Exercise instructions
Write out each line of the listing as it stands, without the images.

Stored data
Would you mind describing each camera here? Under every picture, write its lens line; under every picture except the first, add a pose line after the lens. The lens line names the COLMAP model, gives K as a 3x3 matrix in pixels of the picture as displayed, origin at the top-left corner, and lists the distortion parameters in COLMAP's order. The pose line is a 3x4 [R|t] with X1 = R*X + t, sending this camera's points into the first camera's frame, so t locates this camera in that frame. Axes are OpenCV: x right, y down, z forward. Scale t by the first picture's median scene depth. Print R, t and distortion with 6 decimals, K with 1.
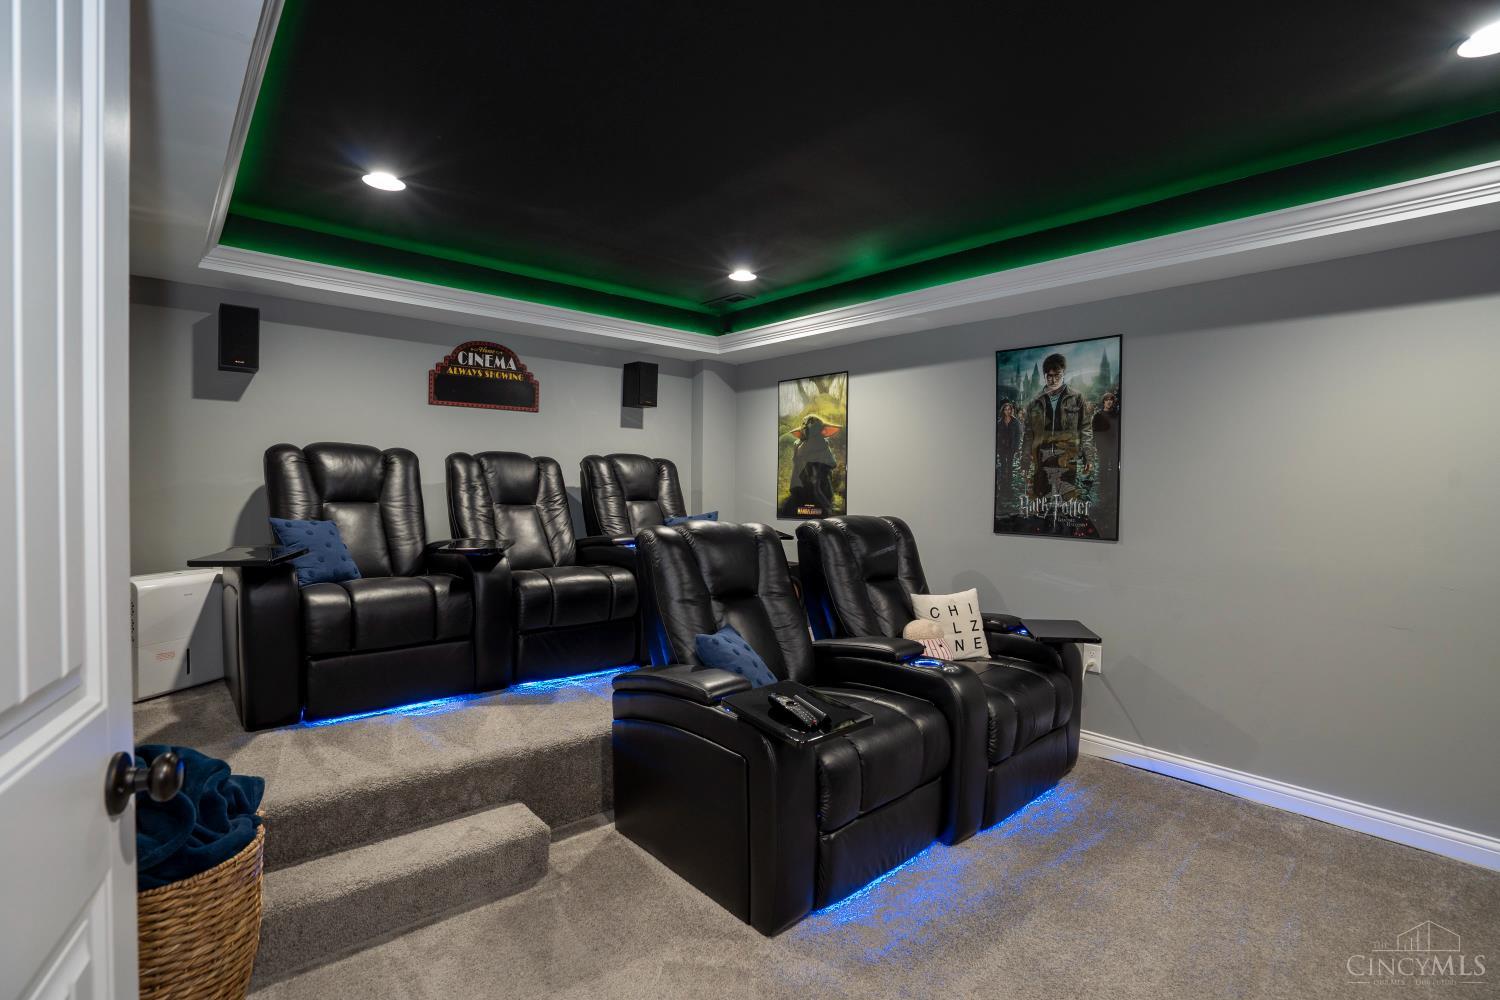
lens RADIAL K [[693.5, 0, 747.5], [0, 693.5, 493.1], [0, 0, 1]] dist [-0.002656, -0.000106]
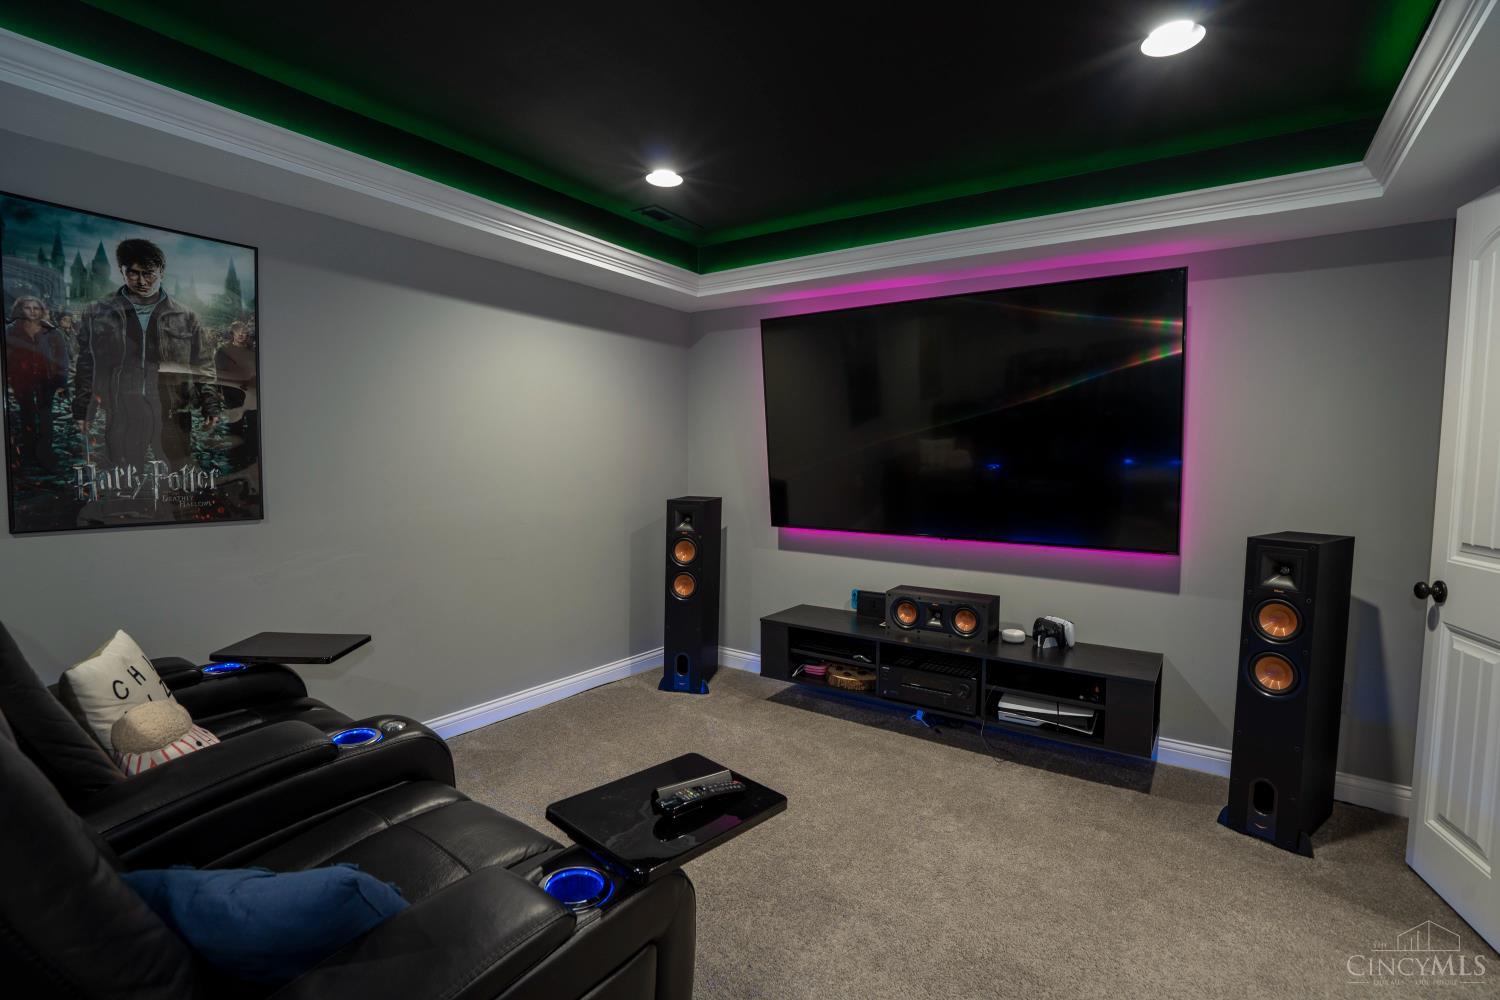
lens RADIAL K [[693.5, 0, 747.4], [0, 693.5, 504.5], [0, 0, 1]] dist [-0.002656, -0.000106]
pose [[-0.238333, -0.078057, 0.968041, -0.324284], [0.008624, 0.996555, 0.082479, -0.005920], [-0.971145, 0.028006, -0.236839, 0.621011]]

Solution for this exercise
Would you mind describing each camera here? Under every picture, write its lens line; under every picture except the first, add a pose line after the lens. The lens line names the COLMAP model, gives K as a 3x3 matrix in pixels of the picture as displayed, origin at the top-left corner, and lists the distortion parameters in COLMAP's order. The pose line is a 3x4 [R|t] with X1 = R*X + t, sending this camera's points into the first camera's frame, so t locates this camera in that frame. Axes are OpenCV: x right, y down, z forward. Scale t by the first picture's median scene depth. Print R, t and distortion with 6 decimals, K with 1.
lens RADIAL K [[693.5, 0, 747.5], [0, 693.5, 493.1], [0, 0, 1]] dist [-0.002656, -0.000106]
lens RADIAL K [[693.5, 0, 747.4], [0, 693.5, 504.5], [0, 0, 1]] dist [-0.002656, -0.000106]
pose [[-0.238333, -0.078057, 0.968041, -0.324284], [0.008624, 0.996555, 0.082479, -0.005920], [-0.971145, 0.028006, -0.236839, 0.621011]]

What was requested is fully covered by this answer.